Probably Austrian origin And German, i donuts they soon spread throughout Central Europe and beyond. They come to us via South Tyrol, initially as typical Carnival sweets stuffed with apricot jam, and then as greedy pancake enjoyed anywhere, at any time of the year and often called bombs or donuts.
The original recipe states that i donuts are fried in lard or deep hot oil. In reality it is also possible to prepare the donuts in the oven with good results.
Even the most famous Fried donuts Donuts are American leavened pancakes similar to donuts.
OTHER DELICIOUS RECIPES: Strauben, Luna Park Fritters, Nutella Donuts, Quick and easy apple fritters
How to prepare: Krapfen
- Execution
- challenging
- Preparation time
- 60 min
- Cooking time
-
30 min
- Rising time
-
6h
- Resting place
- fridge
- Rest time
-
4h – 12h
How to prepare: Krapfen


To make the donuts, first dissolve the brewer’s yeast in the warmed milk. Pour the liquid into the mixer bowl and add the sugar, eggs and grated lemon zest. Assemble the hook whips and, adding a little flour at a time, start kneading. When the flour has been completely incorporated, proceed kneading for about 10 minutes, until the dough is smooth and compact. At this point, add the soft butter, one piece at a time, making sure it is well incorporated before adding more. At the end, the dough must be well strung, smooth and elastic.

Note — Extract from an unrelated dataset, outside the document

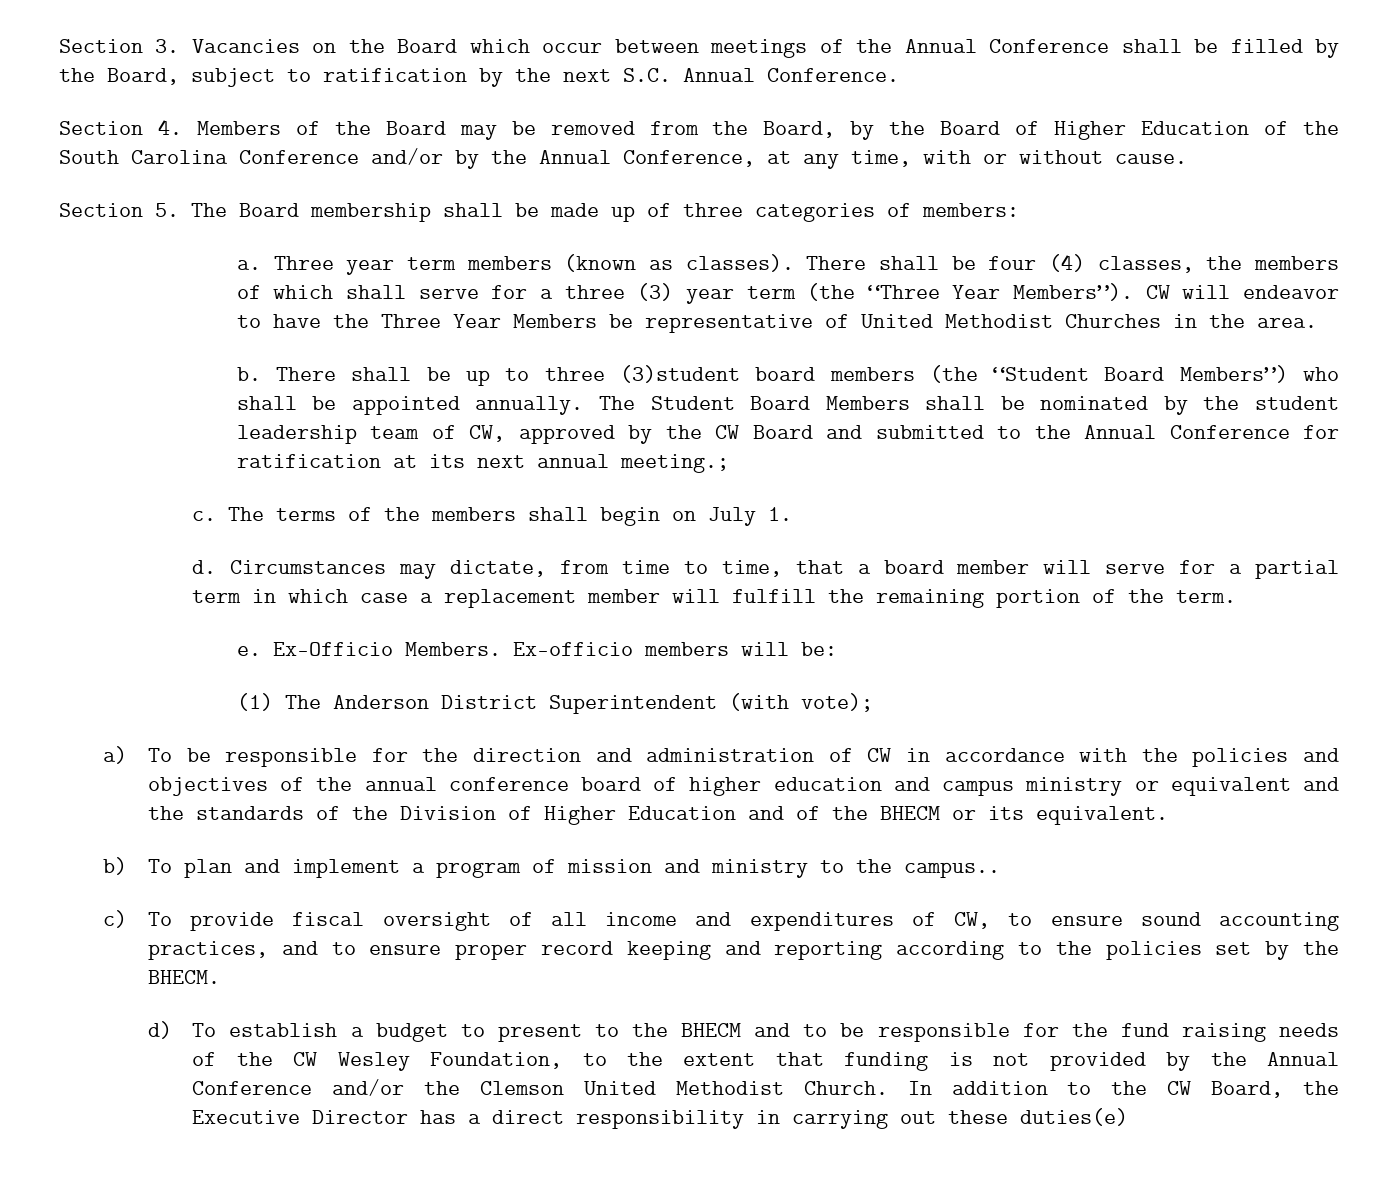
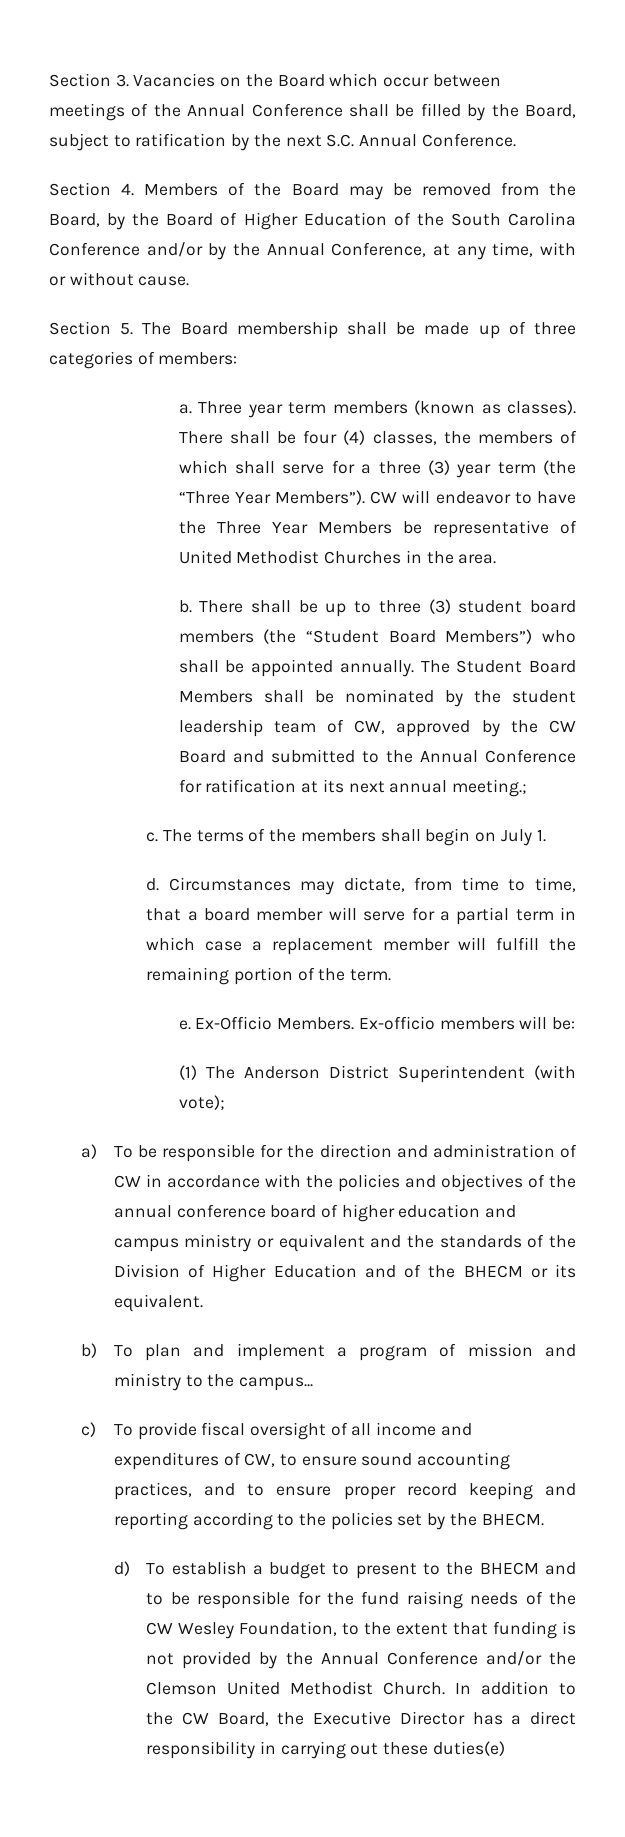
[619,365,740,383] (3)student -> [428,599,523,614] (3) student
[903,862,1000,878] campus.. -> [239,1377,314,1391] campus...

Cover it with cling film and let it rise until doubled in volume: it will take about 2 hours.


After this time, take the dough, deflate it slightly to form a ball, transfer it to a ceramic bowl and put it back in the refrigerator to rest (covered with film) for one night or for at least 4-6 hours.

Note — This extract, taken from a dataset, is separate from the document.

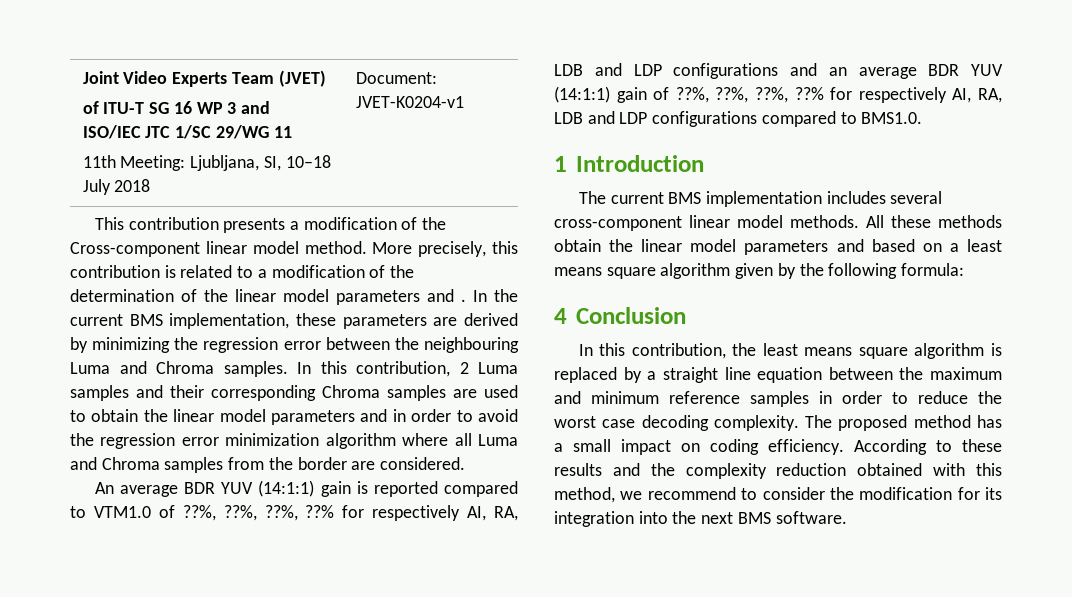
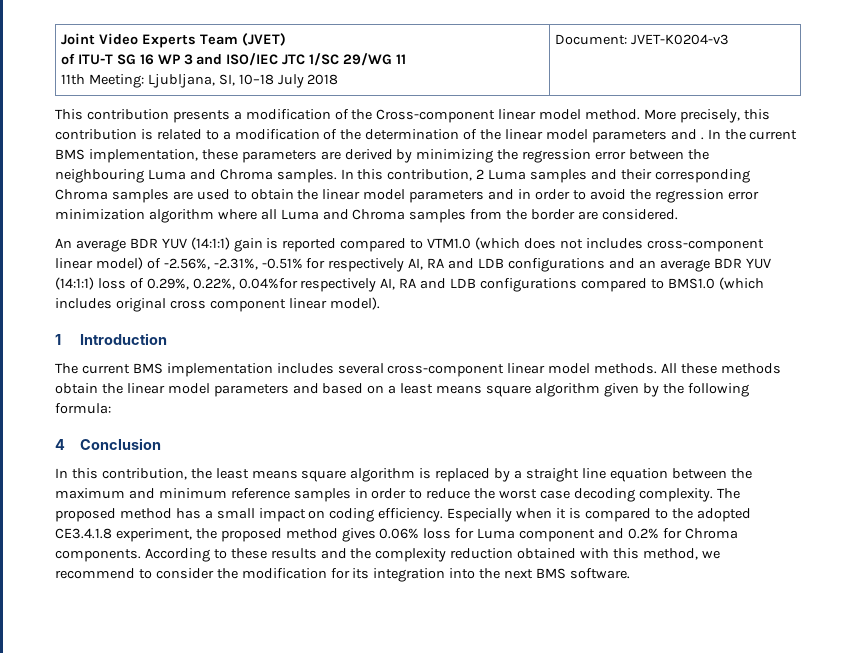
[355,96,464,108] JVET-K0204-v1 -> [630,34,729,45] JVET-K0204-v3
[158,505,518,521] [554,63,662,76] of ??%, ??%, ??%, ??% for respectively AI, RA, LDB and LDP -> [475,237,764,252] [55,257,505,272] (which does not includes cross-component linear model) of -2.56%, -2.31%, -0.51% for respectively AI, RA and LDB
[616,87,1002,103] [554,111,923,127] gain of ??%, ??%, ??%, ??% for respectively AI, RA, LDB and LDP configurations compared to BMS1.0. -> [97,277,764,292] [55,297,380,312] loss of 0.29%, 0.22%, 0.04%for respectively AI, RA and LDB configurations compared to BMS1.0 (which includes original cross component linear model).
(844, 447) none -> [447,508,751,522] [55,528,738,542] [55,549,141,562] Especially when it is compared to the adopted CE3.4.1.8 experiment, the proposed method gives 0.06% loss for Luma component and 0.2% for Chroma components.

After the rest time, take the dough and divide it into 12 portions of about 75 grams each. By swirling them on a lightly floured surface, form fairly regular balls that you will arrange, far enough apart from each other, to let rise for another 4 hours. In the meantime, prepare the custard following our recipe. Then fry the donuts, two or three at a time, in very hot deep oil at a temperature of about 170 °. When they have a nice golden color, remove them with a slotted spoon and place them on absorbent paper.


Transfer the custard into a pastry bag. When the donuts are still hot, pierce them slightly on the outer edge, about halfway, and fill them, letting a sprig of cream come out. Sprinkle them with icing sugar, arrange them on a serving dish and serve immediately.